The parties, welcoming the decision, described this as a “crucial victory” for the holders of water rights in South Africa, confirming that receiving financial compensation for transferred water use entitlements is neither prohibited nor unlawful in South Africa.

The unanimous verdict, of the Constitutional Court delivered by Judge Mbuyiseli Madlanga, follows the November 2021 victory by the applicants in the Lötter, Wiid and SAAFWUA matters in the Supreme Court of Appeal.

The matter emanated from a circular issued in January 2018 in which the DWS determined that water use entitlements could not be transferred. The circular contradicted the provisions of Section 25 of the National Water Act as well as the DWS’s own interpretation of the law and its established practices in water use entitlement transfers, dating from 1998 when the Act came into effect.

“Agri SA’s view on the necessity of being able to transfer water use entitlements in accordance with Section 25 of the National Water Act has now finally been affirmed by the Constitutional Court,” says Agri SA legal and policy executive Janse Rabie.

“The ability to transfer such entitlements from one person to another, and from one property to another, is crucial with respect to efficiency in the use of water, the value of farmland, and to property entitlements in general.
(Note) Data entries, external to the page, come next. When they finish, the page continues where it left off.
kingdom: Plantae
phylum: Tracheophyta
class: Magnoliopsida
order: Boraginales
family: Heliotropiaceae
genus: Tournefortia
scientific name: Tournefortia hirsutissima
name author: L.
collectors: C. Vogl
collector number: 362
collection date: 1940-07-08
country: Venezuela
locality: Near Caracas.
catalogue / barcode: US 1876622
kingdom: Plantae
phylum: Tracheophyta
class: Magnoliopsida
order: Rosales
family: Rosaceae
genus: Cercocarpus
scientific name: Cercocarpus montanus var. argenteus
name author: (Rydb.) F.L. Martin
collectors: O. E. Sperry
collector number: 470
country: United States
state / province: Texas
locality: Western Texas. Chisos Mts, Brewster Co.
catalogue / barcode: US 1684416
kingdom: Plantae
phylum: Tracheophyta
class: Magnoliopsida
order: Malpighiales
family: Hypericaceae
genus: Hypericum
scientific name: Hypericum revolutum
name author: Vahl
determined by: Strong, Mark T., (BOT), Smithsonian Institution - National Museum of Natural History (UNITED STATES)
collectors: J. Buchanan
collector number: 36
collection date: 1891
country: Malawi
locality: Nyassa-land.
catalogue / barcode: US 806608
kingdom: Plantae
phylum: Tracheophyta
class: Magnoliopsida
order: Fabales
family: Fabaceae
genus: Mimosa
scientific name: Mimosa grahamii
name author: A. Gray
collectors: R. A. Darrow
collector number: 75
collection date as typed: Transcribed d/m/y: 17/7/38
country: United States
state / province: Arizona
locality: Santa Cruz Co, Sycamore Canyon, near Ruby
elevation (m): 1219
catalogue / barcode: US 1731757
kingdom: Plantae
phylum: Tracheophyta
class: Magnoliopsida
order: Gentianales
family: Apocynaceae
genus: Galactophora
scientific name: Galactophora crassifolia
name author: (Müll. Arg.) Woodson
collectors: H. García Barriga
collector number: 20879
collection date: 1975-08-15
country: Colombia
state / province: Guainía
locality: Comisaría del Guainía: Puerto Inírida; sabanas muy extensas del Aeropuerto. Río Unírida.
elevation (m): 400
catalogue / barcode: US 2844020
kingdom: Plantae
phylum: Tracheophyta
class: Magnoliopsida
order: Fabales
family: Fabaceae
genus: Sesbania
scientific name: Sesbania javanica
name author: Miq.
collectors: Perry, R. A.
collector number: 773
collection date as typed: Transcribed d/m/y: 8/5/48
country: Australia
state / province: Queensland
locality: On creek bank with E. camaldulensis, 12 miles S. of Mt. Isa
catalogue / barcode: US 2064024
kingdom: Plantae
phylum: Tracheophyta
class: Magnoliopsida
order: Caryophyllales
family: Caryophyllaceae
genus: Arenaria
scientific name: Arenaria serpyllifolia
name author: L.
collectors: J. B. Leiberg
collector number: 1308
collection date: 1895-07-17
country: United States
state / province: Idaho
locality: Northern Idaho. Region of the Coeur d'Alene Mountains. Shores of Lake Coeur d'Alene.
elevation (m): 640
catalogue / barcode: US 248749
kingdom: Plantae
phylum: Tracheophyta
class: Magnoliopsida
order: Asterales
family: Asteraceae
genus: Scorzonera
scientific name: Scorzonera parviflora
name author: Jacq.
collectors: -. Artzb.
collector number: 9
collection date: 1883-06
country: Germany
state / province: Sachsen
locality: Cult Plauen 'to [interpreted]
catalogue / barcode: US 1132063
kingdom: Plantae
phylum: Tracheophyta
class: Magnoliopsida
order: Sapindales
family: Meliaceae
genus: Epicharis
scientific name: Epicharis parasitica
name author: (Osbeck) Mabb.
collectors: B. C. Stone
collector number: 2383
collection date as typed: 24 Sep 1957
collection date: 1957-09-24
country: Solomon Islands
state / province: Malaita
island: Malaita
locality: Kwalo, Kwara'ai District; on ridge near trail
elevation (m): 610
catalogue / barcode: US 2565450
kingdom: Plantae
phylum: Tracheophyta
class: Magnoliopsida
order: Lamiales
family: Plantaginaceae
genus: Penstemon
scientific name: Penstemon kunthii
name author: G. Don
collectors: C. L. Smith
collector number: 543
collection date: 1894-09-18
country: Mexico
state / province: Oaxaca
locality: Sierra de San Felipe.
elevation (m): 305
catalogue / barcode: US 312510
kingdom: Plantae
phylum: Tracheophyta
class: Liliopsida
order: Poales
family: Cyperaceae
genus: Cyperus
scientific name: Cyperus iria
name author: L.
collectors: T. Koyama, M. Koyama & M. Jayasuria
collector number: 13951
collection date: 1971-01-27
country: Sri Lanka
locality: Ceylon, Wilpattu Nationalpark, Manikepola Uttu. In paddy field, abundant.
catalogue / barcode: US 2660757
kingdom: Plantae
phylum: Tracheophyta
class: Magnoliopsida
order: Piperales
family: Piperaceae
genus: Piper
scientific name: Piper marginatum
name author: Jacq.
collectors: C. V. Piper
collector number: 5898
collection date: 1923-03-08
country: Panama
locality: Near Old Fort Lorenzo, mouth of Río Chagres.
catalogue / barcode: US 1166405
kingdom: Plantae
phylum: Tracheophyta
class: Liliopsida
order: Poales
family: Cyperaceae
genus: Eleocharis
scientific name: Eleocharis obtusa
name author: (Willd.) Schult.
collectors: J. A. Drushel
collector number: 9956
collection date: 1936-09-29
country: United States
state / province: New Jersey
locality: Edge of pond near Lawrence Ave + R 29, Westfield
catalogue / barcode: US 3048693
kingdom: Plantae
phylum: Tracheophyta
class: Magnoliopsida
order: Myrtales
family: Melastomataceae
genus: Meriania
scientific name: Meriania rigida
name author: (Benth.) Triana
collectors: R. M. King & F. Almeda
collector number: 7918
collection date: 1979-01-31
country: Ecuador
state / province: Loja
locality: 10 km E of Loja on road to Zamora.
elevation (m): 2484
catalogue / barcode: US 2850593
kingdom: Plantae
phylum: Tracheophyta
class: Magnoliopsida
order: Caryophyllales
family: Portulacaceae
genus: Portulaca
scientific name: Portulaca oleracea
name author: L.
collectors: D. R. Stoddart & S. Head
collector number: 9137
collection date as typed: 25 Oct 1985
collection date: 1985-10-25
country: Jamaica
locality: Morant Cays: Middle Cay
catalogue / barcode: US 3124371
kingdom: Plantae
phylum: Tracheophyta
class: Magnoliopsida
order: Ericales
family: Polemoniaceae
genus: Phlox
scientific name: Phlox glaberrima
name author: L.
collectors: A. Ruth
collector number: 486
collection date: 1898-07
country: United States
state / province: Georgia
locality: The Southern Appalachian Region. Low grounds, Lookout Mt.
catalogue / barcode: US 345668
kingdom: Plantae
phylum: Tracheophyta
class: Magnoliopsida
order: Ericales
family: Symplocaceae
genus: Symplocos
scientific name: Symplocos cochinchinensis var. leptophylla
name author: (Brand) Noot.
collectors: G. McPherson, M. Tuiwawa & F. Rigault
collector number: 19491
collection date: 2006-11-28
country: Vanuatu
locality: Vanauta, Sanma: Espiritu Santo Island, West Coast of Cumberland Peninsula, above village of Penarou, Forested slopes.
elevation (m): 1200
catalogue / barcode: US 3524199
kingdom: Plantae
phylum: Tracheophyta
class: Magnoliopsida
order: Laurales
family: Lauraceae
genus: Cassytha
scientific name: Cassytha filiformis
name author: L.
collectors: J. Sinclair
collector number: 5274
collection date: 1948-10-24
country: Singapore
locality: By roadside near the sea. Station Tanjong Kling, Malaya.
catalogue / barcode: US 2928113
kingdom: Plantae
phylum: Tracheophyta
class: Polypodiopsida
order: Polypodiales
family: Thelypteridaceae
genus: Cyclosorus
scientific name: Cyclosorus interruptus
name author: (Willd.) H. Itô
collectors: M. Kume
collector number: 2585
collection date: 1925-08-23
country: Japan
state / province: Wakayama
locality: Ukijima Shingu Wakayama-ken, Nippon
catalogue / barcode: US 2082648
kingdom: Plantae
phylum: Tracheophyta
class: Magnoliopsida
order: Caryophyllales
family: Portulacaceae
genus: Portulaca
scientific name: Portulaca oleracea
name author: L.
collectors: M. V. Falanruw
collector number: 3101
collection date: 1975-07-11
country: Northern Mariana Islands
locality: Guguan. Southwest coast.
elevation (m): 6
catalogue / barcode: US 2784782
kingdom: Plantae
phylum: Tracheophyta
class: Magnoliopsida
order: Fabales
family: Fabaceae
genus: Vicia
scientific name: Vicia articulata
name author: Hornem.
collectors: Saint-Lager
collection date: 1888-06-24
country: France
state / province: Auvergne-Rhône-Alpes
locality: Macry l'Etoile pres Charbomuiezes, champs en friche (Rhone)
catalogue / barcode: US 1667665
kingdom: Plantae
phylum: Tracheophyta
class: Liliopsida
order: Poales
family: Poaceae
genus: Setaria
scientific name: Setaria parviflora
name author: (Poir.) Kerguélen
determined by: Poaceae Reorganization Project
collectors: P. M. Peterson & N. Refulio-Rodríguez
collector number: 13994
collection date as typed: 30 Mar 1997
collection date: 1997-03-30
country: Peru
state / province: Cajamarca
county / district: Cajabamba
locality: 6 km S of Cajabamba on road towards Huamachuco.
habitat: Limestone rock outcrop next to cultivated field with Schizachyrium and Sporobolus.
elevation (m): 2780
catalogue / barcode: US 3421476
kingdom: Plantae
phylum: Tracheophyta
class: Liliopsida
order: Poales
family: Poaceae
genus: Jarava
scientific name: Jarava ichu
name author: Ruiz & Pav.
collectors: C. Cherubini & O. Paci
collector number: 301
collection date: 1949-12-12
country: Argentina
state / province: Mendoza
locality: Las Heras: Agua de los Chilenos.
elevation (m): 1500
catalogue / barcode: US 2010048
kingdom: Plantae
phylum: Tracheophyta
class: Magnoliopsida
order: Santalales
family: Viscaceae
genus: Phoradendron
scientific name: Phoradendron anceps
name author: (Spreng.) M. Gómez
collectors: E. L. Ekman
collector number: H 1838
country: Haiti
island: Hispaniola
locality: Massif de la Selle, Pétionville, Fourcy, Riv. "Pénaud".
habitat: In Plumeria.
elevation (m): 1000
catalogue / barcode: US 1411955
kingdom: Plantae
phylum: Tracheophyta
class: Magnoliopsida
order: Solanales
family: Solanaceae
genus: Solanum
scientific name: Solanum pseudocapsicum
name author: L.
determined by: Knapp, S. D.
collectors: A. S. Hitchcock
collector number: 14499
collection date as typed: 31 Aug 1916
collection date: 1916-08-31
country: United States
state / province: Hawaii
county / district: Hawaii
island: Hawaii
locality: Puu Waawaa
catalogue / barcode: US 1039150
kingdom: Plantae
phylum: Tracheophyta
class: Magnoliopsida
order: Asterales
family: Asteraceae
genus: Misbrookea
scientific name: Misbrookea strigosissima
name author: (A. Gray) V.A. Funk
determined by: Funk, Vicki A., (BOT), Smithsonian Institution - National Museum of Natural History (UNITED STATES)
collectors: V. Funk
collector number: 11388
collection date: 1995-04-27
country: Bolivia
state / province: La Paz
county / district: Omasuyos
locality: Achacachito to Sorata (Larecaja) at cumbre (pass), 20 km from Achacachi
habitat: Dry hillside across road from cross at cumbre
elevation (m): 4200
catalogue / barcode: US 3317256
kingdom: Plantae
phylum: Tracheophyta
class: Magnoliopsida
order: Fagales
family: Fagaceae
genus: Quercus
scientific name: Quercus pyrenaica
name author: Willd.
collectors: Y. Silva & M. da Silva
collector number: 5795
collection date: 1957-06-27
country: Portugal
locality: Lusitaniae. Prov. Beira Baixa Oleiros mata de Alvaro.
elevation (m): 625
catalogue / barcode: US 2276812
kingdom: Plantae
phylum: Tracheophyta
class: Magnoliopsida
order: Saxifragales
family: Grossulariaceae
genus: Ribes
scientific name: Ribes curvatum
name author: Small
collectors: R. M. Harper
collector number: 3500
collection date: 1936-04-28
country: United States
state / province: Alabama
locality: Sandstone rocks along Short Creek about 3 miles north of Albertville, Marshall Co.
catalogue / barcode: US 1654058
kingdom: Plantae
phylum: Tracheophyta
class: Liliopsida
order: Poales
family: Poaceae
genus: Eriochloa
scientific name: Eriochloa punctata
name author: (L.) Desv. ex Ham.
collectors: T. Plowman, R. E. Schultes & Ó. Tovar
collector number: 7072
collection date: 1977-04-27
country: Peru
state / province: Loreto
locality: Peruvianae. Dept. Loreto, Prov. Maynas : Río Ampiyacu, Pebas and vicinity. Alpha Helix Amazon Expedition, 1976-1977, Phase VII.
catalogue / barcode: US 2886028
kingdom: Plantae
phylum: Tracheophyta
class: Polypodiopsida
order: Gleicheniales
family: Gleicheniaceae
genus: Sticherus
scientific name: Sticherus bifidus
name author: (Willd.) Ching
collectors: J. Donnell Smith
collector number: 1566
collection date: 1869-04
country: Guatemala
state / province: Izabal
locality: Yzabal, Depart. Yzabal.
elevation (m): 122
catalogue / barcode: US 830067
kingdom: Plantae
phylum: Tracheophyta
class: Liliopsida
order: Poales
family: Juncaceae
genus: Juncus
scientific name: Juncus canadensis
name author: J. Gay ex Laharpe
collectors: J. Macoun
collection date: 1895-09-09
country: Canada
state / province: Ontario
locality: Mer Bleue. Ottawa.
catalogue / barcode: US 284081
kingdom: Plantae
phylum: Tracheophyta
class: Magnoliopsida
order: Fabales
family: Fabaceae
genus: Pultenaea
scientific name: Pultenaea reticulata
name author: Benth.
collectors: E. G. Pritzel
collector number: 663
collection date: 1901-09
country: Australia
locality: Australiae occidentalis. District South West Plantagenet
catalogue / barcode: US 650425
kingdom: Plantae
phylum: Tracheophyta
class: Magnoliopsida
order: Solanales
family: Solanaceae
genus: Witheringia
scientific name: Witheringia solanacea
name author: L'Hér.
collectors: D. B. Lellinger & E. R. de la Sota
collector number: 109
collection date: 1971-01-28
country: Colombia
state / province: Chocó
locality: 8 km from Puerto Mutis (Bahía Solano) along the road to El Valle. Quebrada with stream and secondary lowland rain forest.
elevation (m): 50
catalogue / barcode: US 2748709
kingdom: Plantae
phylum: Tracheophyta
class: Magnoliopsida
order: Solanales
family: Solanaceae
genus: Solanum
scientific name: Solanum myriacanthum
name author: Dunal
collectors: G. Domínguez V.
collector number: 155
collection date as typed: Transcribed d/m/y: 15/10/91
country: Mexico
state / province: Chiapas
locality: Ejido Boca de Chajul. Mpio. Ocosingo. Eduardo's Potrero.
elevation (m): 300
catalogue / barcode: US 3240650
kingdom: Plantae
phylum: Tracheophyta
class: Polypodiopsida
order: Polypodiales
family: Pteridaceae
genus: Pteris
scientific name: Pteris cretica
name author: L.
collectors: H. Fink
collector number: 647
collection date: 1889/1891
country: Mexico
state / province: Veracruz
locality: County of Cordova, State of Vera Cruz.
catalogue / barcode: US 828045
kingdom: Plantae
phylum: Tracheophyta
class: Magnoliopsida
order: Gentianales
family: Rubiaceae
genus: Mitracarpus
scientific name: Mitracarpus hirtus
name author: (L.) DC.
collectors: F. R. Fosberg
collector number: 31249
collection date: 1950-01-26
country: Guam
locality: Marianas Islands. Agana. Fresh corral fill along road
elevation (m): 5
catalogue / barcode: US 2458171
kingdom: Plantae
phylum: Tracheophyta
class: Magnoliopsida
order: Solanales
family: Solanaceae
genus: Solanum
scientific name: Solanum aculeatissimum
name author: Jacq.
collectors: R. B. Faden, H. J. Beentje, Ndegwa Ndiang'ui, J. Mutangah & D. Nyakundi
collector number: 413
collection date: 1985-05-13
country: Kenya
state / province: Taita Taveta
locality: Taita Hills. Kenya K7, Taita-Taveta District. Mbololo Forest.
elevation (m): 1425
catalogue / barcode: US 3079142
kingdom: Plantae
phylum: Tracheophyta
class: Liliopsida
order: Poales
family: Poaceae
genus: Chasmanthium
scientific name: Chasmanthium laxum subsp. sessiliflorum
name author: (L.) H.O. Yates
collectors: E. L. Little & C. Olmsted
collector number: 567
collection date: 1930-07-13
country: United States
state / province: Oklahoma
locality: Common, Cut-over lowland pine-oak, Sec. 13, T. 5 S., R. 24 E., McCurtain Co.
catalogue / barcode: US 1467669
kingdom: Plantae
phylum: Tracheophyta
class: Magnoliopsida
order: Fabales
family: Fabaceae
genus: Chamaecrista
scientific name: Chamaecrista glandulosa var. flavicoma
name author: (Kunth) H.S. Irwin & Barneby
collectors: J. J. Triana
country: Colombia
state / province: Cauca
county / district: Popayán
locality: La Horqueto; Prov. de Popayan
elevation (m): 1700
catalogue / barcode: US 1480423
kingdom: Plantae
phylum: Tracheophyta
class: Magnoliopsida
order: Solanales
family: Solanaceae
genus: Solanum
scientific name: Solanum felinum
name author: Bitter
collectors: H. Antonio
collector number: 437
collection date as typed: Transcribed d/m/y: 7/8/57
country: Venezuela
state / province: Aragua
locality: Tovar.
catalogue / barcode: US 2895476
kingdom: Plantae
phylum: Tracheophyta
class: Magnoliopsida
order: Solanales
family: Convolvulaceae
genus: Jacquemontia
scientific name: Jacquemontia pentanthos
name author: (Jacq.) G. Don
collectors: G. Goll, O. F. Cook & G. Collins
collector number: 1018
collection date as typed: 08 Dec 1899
To that end, this judgment vindicates our steadfast resistance to government’s continued assault on property entitlements.”

SAAFWUA CEO Nic Knoetze says that the organisation decided in 2018 to ask for a declaratory court order because the interpretation of sections 25(1) and 25(2) had a negative impact on the water user (irrigation farmer) and the Water Users Association (WUA) or Irrigation Board.

The judgment by the High Court forced the applicants Lötter and Wiid, whose cases Agri SA financially supported, and SAAFWUA to appeal.

The favourable ruling by the Constitutional Court will now enable WUAs and Irrigation Boards to manage water effectively and sustainably at the local level.

“The Constitutional Court’s ruling stands to benefit the agricultural sector on various fronts. Agri SA will continue to engage with and influence government to create and maintain a regulatory and policy environment and society in which all farmers can thrive,” concludes Agri SA president Jaco Minnaar.